Stored data entries
──────────

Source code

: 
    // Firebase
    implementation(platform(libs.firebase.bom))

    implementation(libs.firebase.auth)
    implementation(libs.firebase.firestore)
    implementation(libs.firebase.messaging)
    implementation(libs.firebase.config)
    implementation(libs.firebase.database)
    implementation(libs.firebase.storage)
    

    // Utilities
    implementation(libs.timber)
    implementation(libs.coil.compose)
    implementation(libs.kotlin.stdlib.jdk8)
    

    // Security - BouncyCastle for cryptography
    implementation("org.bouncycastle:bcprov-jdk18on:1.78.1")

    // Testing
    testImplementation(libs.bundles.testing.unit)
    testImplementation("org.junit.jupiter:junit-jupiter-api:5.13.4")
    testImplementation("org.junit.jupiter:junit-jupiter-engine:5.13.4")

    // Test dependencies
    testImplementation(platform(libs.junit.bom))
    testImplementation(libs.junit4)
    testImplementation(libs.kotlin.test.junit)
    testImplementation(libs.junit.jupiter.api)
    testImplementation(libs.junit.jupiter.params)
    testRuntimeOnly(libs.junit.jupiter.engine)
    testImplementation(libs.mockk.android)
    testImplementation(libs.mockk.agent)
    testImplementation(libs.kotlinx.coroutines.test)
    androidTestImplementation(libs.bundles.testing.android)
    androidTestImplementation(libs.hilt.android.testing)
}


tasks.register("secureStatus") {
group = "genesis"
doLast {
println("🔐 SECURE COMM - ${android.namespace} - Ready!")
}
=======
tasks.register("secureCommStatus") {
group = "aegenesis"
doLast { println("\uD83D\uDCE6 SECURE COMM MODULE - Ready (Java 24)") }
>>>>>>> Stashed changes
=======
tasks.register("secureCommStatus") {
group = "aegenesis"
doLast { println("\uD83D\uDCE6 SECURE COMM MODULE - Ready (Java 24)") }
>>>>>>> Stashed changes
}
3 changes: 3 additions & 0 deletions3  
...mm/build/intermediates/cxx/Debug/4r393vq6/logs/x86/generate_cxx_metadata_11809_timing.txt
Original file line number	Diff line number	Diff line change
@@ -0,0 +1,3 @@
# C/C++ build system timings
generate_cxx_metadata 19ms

──────────

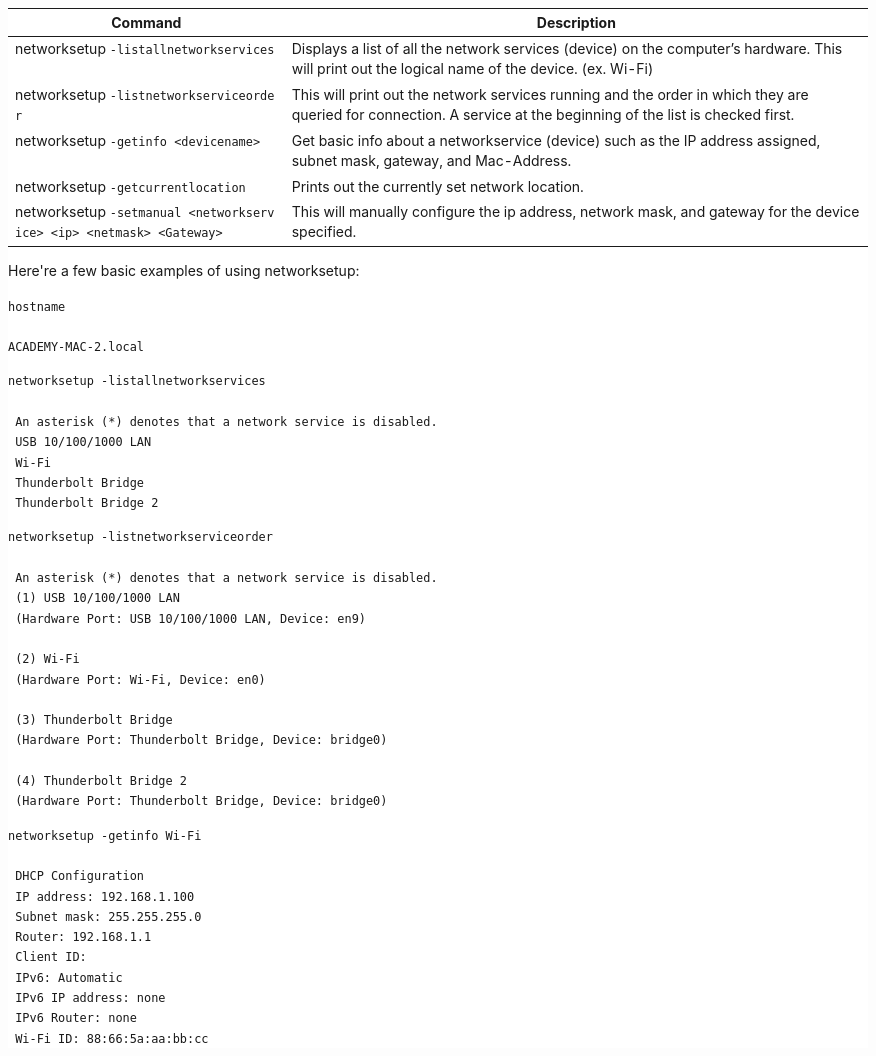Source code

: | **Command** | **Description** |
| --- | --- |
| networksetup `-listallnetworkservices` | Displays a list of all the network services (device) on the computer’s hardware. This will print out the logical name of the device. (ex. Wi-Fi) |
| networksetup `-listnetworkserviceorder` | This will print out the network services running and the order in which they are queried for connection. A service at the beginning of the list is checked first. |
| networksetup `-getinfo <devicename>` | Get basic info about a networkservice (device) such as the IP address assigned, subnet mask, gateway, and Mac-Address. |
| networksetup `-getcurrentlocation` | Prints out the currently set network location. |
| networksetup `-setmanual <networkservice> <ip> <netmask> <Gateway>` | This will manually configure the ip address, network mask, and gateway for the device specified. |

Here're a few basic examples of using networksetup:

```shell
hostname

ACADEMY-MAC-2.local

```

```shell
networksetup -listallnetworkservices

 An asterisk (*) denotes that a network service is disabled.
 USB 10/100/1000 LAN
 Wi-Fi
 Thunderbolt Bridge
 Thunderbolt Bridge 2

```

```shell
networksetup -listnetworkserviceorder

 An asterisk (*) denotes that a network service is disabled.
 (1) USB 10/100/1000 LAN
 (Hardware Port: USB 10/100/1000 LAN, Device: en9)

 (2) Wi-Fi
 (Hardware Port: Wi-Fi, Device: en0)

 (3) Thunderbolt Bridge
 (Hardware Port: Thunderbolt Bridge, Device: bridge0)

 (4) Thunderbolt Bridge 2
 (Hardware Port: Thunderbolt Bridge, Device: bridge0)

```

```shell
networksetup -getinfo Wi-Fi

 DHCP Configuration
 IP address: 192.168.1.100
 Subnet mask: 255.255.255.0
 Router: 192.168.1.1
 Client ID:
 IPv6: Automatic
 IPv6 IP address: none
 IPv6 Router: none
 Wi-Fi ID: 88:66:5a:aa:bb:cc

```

──────────

* _Your assignment_:
Going through the entries above, count the lines that have the word "bundles" and state that count alone.

* _Solution for this task_:
2